Public reports from teams such as Google Project Zero and Microsoft Threat Intelligence show that the number of detected zero‑day vulnerabilities in widely used platforms now routinely reaches several dozen per year. Commercial exploit vendors and state‑sponsored buyers sustain a market in which reliable browser‑based exploits for iOS or Android can be worth millions of dollars. In this context, a widely deployed engine like WebKit remains one of the highest‑value targets for surveillance operations.
Nine Apple zero‑days in 2025: signal of risk and of better detection
With these latest patches, Apple has already addressed nine zero‑day vulnerabilities in 2025 that were confirmed as exploited in real‑world attacks. Earlier fixes included CVE-2025-24085 in January, CVE-2025-24200 in February, CVE-2025-24201 in March, a double release for CVE-2025-31200 and CVE-2025-31201 in April, CVE-2025-43200 in June, and CVE-2025-43300 in August.
An increasing count of publicly acknowledged zero‑days does not automatically mean Apple’s platforms are becoming less secure. It often reflects stronger detection capabilities, closer cooperation with external researchers and greater transparency. For organizations and end users, however, the takeaway is clear: the cost of postponing OS and browser updates is rising steadily.
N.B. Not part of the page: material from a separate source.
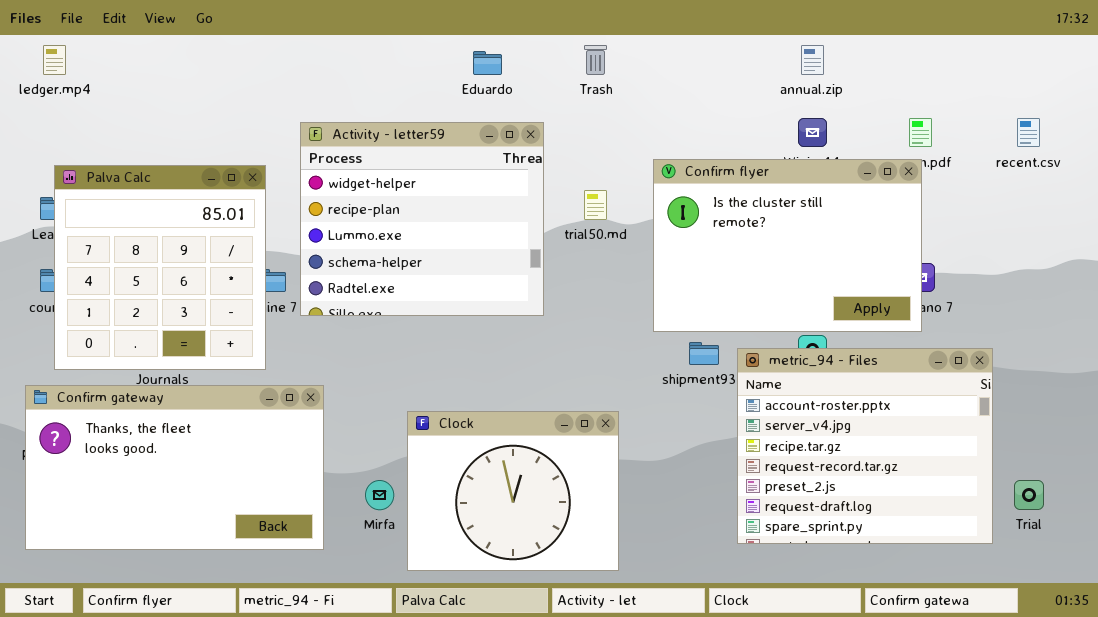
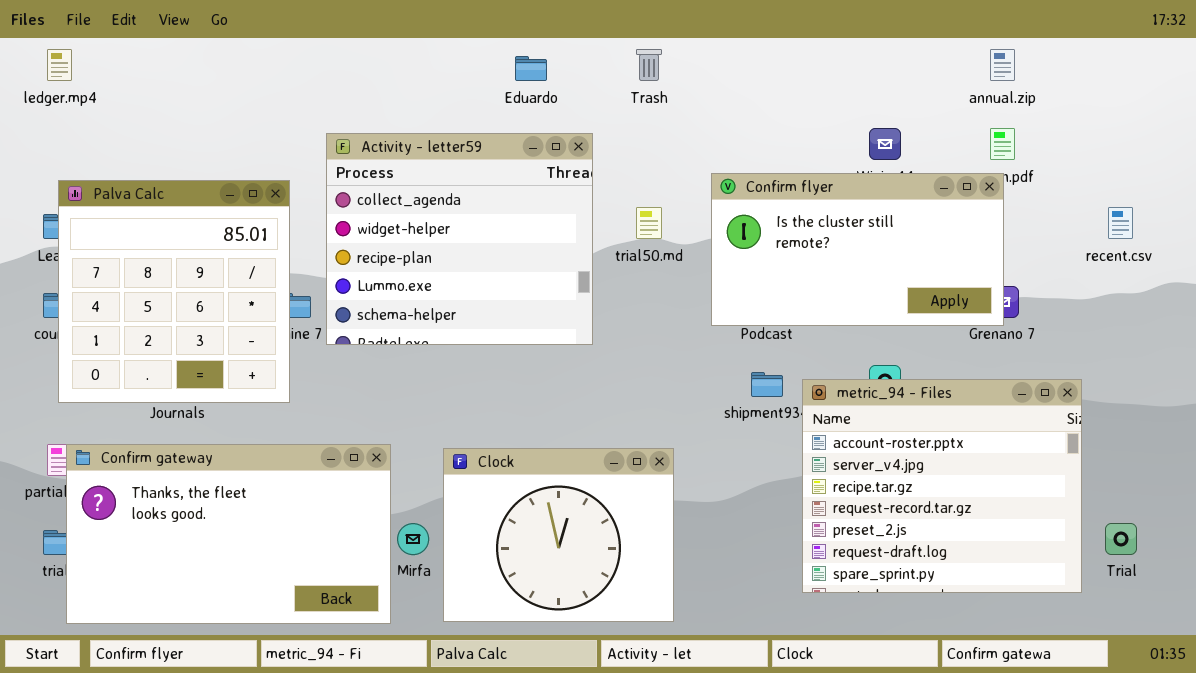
annual.zip: [801,45,824,75] -> [990,49,1015,81], moved
recent.csv: [1017,118,1040,147] -> [1108,207,1133,239], moved
Activity - letter59: [300,122,544,316] -> [326,133,593,345], scrolled up 1 row
Confirm flyer: [653,159,922,332] -> [711,173,1004,326], resized
Confirm gateway: [25,385,324,550] -> [66,444,391,624], moved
To reduce exposure, Apple device owners should install the latest versions of iOS, iPadOS, macOS, watchOS, tvOS, visionOS and Safari without delay, enable automatic updates and regularly verify that security patches are applied. Enterprises should enforce patch compliance via MDM solutions, limit access to sensitive data from outdated devices and monitor browser‑related network activity for anomalies. Prompt, ecosystem‑wide responses to zero‑day exploitation make it significantly harder for attackers to maintain reliable chains of compromise – and are now an essential element of modern cyber resilience.